Un film qui parle autant du produit des médias, de sa propre histoire artistique que de toute forme de déjections humaines, permet une articulation assez intelligente sur un motif bien connu, soumis à des codes, il cherche lui même à s’affranchir et à se moderniser. Le loup garou des années 80 peut-il se fondre dans la masse ne pas être découvert ? Vivre avec les drôles de type des bas-fonds New Yorkais (peut-être plus loups garous que les loups garous ou Garou eux-mêmes). Peut-il cacher sa nature ? S’il le cherche, il peut aussi choisir de se révéler tel qu’il est, et tel que nous sommes par extension : des spectateurs avides de chair fraîche, avec un temps de cerveau disponible limité.

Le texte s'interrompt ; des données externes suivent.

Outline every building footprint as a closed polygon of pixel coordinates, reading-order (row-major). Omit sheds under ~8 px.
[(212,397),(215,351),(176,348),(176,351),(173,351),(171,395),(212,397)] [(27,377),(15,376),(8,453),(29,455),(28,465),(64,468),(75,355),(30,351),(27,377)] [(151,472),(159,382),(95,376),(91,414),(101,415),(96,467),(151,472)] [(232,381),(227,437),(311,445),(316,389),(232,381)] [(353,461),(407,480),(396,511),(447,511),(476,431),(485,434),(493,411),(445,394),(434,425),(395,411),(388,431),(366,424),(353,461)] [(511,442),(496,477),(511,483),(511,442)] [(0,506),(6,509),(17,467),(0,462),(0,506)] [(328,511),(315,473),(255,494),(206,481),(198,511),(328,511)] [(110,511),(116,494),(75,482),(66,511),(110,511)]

Ce n’est pas qu’une critique, et le film est parasité avec humour de clin d’oeil qui nous rappellent que nous regardons un film, qui se moque un peu du monde dans lequel on vit et de nos habitudes de spectateurs.

Dante parvient subtilement à jouer de cette dualité pour mieux nous rappeler que si l’on répète constamment les mêmes erreurs, il est des motifs éternels, qui peuvent se dévoiler sous leur vrais jours, qui n’est jamais bien différent de ce que nous sommes à une époque donnée.